Isolation of transfer RNA isoacceptors by chromatography on dihydroxyboryl-substituted cellulose, polyacrylamide, and glass

Polyacrylamide and porous-glass supports containing the dihydroxyborylphenyl group can be prepared by a method similar to that used in the synthesis of N-[ N'-(m-dihydroxyborylphenyl)succinamyl]aminoethylcellulose.

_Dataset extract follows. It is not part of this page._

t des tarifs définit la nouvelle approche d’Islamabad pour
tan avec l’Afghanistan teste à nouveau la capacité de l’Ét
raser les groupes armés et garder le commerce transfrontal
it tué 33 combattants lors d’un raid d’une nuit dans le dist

The reaction of aminoethylpolyacrylamide or amino-substituted glass with N-(m-dihydroxyborylphenyl)succinamic acid in the presence of N-cyclohexyl-N'-p-(4-methylmorpholinium) ethylcarbodiimide yields products which, together with the cellulose derivative, are all capable of binding tRNA dissolved in buffers at pH 8.7. The demonstration that bound tRNA can be released with sorbitol solutions or with low pH buffers, together with studies on the binding of tRNA species that contain chemically modified 3'-terminals, indicate that the predominant binding mechanism consists of cyclic complex formation between the immobilized dihydroxyboryl groups and the 3'-terminal cis-dial groups of the tRNA molecules. Aminoacylated tRNA does not bind under the conditions necessary to bind tRNA and this permits the isolation of specific tRNA isoacceptors. The purification of tRNAPhe and the partial purification of tRNAG1" and tRNATrp are described.